Using the material that follows, output exactly the lines from the one containing "19: (691, 47, 12.49)" through the one containing "39: (10, 40, 12.01)", with both ends kept.

Top of Source material

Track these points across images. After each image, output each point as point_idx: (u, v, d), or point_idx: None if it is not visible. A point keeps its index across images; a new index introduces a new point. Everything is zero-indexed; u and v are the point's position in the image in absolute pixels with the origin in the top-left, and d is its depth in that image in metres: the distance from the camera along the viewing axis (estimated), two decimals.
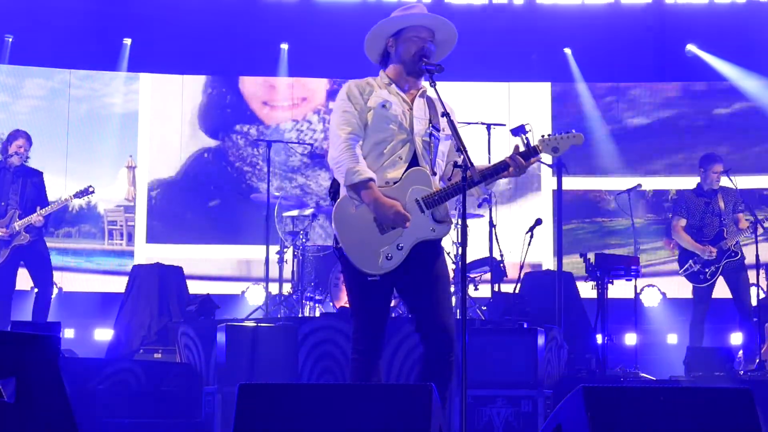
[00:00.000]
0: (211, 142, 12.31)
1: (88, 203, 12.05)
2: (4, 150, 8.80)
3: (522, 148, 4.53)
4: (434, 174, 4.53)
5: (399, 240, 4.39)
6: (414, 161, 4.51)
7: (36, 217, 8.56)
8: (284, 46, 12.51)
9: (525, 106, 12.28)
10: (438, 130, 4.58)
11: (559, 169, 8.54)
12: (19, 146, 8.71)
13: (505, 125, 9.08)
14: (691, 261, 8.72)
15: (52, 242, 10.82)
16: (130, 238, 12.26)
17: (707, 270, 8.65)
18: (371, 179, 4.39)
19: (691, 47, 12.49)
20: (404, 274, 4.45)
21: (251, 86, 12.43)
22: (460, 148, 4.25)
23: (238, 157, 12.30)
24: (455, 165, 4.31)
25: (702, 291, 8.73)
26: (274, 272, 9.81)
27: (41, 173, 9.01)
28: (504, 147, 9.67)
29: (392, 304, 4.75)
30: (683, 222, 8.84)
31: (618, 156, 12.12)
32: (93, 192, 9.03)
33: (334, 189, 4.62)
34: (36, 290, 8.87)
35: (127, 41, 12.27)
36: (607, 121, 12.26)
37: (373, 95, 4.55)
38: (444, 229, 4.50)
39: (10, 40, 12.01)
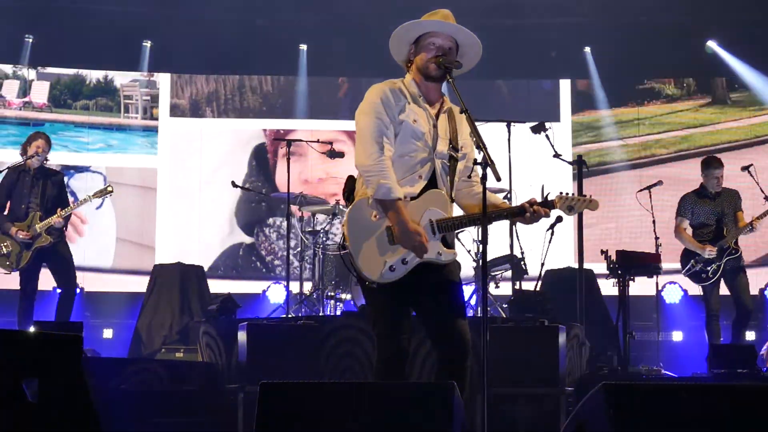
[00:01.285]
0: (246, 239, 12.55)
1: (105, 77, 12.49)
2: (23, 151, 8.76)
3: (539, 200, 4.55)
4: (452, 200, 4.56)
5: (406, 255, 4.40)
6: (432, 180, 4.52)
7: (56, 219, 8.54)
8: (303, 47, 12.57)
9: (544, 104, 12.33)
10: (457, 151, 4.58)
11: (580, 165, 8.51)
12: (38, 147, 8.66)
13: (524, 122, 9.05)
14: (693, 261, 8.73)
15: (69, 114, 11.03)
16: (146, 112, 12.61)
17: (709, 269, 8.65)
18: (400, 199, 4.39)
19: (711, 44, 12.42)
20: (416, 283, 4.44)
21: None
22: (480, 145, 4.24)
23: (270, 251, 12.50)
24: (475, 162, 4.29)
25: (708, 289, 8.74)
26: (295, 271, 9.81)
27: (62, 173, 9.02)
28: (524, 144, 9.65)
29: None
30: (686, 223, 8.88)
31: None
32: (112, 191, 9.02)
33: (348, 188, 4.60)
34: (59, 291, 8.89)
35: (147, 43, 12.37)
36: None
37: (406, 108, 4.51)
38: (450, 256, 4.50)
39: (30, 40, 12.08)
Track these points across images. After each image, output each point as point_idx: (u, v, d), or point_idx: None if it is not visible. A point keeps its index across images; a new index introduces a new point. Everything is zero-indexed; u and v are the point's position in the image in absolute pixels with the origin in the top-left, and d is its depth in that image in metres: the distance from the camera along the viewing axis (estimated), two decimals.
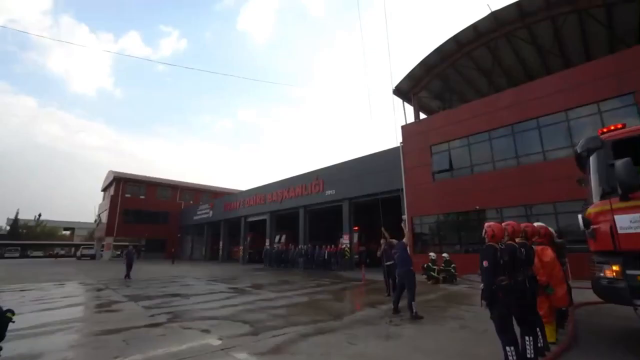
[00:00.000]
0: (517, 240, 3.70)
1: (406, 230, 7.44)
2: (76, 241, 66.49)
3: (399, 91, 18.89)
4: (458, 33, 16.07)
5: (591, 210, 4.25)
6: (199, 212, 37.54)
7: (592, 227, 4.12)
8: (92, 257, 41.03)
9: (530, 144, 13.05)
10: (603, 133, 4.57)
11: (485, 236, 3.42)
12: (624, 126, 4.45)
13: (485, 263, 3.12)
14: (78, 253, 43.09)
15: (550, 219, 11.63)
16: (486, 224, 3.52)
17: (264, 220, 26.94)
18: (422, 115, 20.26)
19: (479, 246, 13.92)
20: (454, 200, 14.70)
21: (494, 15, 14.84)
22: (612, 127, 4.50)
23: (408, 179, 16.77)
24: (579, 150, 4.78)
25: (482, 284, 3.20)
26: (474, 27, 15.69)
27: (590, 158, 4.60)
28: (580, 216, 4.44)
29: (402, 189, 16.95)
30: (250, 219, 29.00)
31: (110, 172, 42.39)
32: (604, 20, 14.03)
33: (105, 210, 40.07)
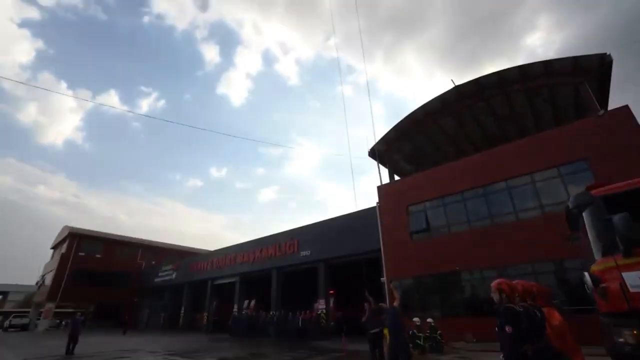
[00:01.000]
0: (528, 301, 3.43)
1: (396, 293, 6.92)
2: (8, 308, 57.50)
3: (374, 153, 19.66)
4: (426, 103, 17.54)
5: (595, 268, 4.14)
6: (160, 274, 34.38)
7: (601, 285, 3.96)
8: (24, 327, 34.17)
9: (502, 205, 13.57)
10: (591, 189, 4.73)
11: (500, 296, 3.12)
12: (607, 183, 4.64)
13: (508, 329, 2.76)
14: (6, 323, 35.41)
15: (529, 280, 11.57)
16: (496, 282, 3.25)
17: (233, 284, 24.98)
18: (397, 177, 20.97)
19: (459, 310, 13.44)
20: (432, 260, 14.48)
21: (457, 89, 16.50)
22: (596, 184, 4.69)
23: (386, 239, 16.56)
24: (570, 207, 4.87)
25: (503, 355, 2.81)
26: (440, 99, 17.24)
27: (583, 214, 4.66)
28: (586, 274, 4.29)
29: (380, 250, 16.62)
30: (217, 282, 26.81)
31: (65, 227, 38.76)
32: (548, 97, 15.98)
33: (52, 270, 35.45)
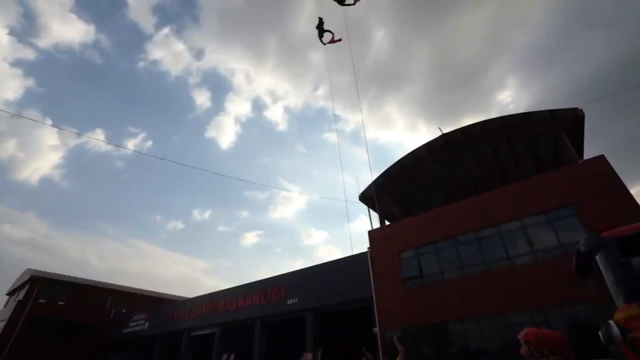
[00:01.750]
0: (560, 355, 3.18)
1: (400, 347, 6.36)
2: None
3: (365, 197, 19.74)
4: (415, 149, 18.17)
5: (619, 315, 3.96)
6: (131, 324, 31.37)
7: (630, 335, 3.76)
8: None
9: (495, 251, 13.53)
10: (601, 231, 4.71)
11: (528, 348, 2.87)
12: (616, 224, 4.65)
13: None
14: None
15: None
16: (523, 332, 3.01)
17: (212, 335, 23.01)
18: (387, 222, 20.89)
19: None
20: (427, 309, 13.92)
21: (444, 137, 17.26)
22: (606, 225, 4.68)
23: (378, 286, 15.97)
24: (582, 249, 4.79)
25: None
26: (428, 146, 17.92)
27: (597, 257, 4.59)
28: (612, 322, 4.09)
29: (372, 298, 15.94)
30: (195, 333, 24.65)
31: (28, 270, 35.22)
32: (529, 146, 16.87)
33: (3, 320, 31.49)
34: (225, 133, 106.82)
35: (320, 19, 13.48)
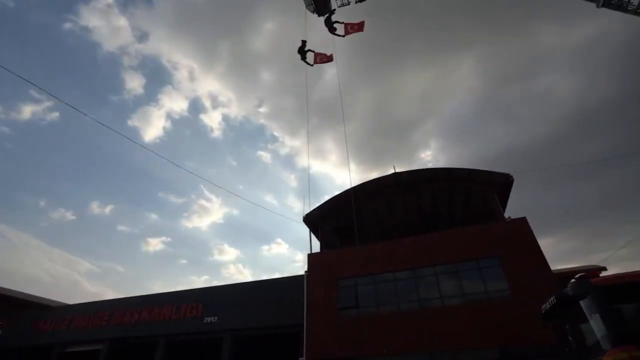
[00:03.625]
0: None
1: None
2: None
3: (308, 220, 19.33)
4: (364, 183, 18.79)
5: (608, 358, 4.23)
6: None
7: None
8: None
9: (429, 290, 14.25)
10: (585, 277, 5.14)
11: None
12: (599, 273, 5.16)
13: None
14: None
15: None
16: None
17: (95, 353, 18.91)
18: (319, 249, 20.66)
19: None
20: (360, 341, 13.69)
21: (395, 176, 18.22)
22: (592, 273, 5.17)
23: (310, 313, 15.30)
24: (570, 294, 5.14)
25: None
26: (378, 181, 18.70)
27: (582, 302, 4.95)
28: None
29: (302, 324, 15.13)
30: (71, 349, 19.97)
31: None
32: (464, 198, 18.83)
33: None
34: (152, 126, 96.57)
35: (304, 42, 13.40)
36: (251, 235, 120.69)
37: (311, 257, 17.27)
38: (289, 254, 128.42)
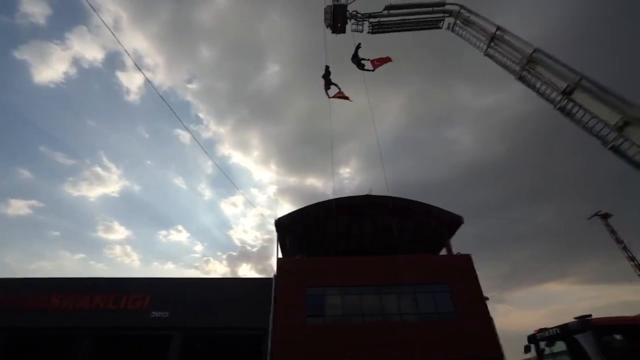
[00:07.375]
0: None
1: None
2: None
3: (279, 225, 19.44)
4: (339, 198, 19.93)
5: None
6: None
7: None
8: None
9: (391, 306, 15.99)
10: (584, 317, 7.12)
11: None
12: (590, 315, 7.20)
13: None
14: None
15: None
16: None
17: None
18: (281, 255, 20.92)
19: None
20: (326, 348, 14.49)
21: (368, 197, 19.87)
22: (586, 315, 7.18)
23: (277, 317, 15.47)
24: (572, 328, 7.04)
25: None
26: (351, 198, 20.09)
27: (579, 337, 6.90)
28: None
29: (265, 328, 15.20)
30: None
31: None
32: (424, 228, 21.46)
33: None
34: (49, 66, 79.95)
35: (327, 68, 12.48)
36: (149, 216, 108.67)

Bottom of Source material

Exercise answer:
19: (691, 47, 12.49)
20: (404, 274, 4.45)
21: (251, 86, 12.43)
22: (460, 148, 4.25)
23: (238, 157, 12.30)
24: (455, 165, 4.31)
25: (702, 291, 8.73)
26: (274, 272, 9.81)
27: (41, 173, 9.01)
28: (504, 147, 9.67)
29: (392, 304, 4.75)
30: (683, 222, 8.84)
31: (618, 156, 12.12)
32: (93, 192, 9.03)
33: (334, 189, 4.62)
34: (36, 290, 8.87)
35: (127, 41, 12.27)
36: (607, 121, 12.26)
37: (373, 95, 4.55)
38: (444, 229, 4.50)
39: (10, 40, 12.01)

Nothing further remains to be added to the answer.